TASK: Copy every entry precisely.

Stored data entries

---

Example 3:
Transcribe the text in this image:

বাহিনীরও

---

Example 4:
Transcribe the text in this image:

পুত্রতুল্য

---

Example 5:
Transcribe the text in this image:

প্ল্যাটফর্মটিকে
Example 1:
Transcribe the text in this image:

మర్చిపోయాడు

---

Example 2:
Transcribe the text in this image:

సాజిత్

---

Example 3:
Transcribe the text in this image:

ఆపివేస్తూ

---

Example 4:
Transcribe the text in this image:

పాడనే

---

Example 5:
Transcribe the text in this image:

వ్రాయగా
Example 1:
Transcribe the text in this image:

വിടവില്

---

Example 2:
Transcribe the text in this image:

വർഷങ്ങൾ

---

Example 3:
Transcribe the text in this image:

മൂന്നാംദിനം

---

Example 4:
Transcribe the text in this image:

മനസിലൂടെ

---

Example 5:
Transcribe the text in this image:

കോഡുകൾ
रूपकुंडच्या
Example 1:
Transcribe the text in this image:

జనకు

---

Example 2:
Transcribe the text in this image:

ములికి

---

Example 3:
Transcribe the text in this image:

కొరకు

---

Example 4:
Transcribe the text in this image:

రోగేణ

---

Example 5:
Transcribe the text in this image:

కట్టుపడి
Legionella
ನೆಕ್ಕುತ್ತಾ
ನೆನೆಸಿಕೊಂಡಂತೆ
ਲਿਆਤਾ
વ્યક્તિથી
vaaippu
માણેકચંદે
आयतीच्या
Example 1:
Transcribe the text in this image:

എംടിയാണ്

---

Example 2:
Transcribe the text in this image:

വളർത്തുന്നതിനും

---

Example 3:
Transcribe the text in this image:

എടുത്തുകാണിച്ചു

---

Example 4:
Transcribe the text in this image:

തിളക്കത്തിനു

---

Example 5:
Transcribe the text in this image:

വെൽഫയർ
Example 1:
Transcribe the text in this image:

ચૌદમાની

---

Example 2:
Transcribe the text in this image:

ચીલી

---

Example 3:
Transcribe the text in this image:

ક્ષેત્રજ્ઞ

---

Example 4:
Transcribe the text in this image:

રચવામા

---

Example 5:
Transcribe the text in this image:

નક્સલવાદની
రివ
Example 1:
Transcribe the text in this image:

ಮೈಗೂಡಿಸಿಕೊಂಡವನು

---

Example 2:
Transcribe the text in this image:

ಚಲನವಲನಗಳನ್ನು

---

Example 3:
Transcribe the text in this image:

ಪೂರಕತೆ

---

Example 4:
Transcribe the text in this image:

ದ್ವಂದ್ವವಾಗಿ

TASK SOLUTION:
---

Example 3:
Transcribe the text in this image:

বাহিনীরও

---

Example 4:
Transcribe the text in this image:

পুত্রতুল্য

---

Example 5:
Transcribe the text in this image:

প্ল্যাটফর্মটিকে
Example 1:
Transcribe the text in this image:

మర్చిపోయాడు

---

Example 2:
Transcribe the text in this image:

సాజిత్

---

Example 3:
Transcribe the text in this image:

ఆపివేస్తూ

---

Example 4:
Transcribe the text in this image:

పాడనే

---

Example 5:
Transcribe the text in this image:

వ్రాయగా
Example 1:
Transcribe the text in this image:

വിടവില്

---

Example 2:
Transcribe the text in this image:

വർഷങ്ങൾ

---

Example 3:
Transcribe the text in this image:

മൂന്നാംദിനം

---

Example 4:
Transcribe the text in this image:

മനസിലൂടെ

---

Example 5:
Transcribe the text in this image:

കോഡുകൾ
रूपकुंडच्या
Example 1:
Transcribe the text in this image:

జనకు

---

Example 2:
Transcribe the text in this image:

ములికి

---

Example 3:
Transcribe the text in this image:

కొరకు

---

Example 4:
Transcribe the text in this image:

రోగేణ

---

Example 5:
Transcribe the text in this image:

కట్టుపడి
Legionella
ನೆಕ್ಕುತ್ತಾ
ನೆನೆಸಿಕೊಂಡಂತೆ
ਲਿਆਤਾ
વ્યક્તિથી
vaaippu
માણેકચંદે
आयतीच्या
Example 1:
Transcribe the text in this image:

എംടിയാണ്

---

Example 2:
Transcribe the text in this image:

വളർത്തുന്നതിനും

---

Example 3:
Transcribe the text in this image:

എടുത്തുകാണിച്ചു

---

Example 4:
Transcribe the text in this image:

തിളക്കത്തിനു

---

Example 5:
Transcribe the text in this image:

വെൽഫയർ
Example 1:
Transcribe the text in this image:

ચૌદમાની

---

Example 2:
Transcribe the text in this image:

ચીલી

---

Example 3:
Transcribe the text in this image:

ક્ષેત્રજ્ઞ

---

Example 4:
Transcribe the text in this image:

રચવામા

---

Example 5:
Transcribe the text in this image:

નક્સલવાદની
రివ
Example 1:
Transcribe the text in this image:

ಮೈಗೂಡಿಸಿಕೊಂಡವನು

---

Example 2:
Transcribe the text in this image:

ಚಲನವಲನಗಳನ್ನು

---

Example 3:
Transcribe the text in this image:

ಪೂರಕತೆ

---

Example 4:
Transcribe the text in this image:

ದ್ವಂದ್ವವಾಗಿ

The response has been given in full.